Action item:
Answer these from the configuration text below:
1. How many components of the Collector access telemetry data?
2. Through what must those components be enabled once configured, and in which section?
3. In which section are extensions enabled?

Document text:
Configuration

Familiarity with the following pages is assumed:

Data collection concepts in order to understand the repositories applicable to the OpenTelemetry Collector.
Security guidance

Basics

The Collector consists of four components that access telemetry data:

Receivers
Processors
Exporters
Connectors

These components once configured must be enabled via pipelines within the service section.

Secondarily, there are extensions, which provide capabilities that can be added to the Collector, but which do not require direct access to telemetry data and are not part of pipelines. They are also enabled within the service section.

Information shown:

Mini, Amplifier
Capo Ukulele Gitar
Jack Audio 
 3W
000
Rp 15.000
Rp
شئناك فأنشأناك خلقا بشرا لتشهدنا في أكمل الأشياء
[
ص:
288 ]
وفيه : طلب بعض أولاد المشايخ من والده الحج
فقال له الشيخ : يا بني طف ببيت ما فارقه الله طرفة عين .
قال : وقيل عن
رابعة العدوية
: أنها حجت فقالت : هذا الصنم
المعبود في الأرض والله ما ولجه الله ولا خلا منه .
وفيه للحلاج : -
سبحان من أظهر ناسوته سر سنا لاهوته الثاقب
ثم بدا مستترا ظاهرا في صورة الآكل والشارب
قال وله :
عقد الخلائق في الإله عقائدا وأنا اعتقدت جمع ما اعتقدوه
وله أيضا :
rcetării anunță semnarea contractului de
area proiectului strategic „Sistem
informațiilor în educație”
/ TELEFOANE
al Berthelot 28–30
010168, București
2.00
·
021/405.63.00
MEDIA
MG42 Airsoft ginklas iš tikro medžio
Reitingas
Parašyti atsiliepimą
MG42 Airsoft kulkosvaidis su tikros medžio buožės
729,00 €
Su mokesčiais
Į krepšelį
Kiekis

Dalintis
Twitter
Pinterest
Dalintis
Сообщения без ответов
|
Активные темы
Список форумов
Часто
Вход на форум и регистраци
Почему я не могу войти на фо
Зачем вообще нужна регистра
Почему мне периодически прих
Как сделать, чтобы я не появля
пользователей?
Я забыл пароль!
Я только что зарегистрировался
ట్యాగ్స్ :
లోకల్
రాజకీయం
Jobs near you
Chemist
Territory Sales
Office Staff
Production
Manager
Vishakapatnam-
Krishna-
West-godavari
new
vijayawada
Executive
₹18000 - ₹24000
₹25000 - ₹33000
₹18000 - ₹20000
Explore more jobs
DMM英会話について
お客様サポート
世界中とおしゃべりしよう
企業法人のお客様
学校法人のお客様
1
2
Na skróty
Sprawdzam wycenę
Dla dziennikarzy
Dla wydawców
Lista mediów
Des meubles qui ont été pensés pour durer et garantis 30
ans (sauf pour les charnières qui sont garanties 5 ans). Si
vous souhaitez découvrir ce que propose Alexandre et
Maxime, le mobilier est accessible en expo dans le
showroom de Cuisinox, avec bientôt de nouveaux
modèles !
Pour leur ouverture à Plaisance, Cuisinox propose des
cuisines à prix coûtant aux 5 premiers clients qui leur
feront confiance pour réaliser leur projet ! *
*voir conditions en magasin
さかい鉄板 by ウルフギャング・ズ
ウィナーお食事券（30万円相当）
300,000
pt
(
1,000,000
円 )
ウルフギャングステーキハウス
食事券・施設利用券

Response box:
1. Four.
2. Through pipelines, within the service section.
3. The service section.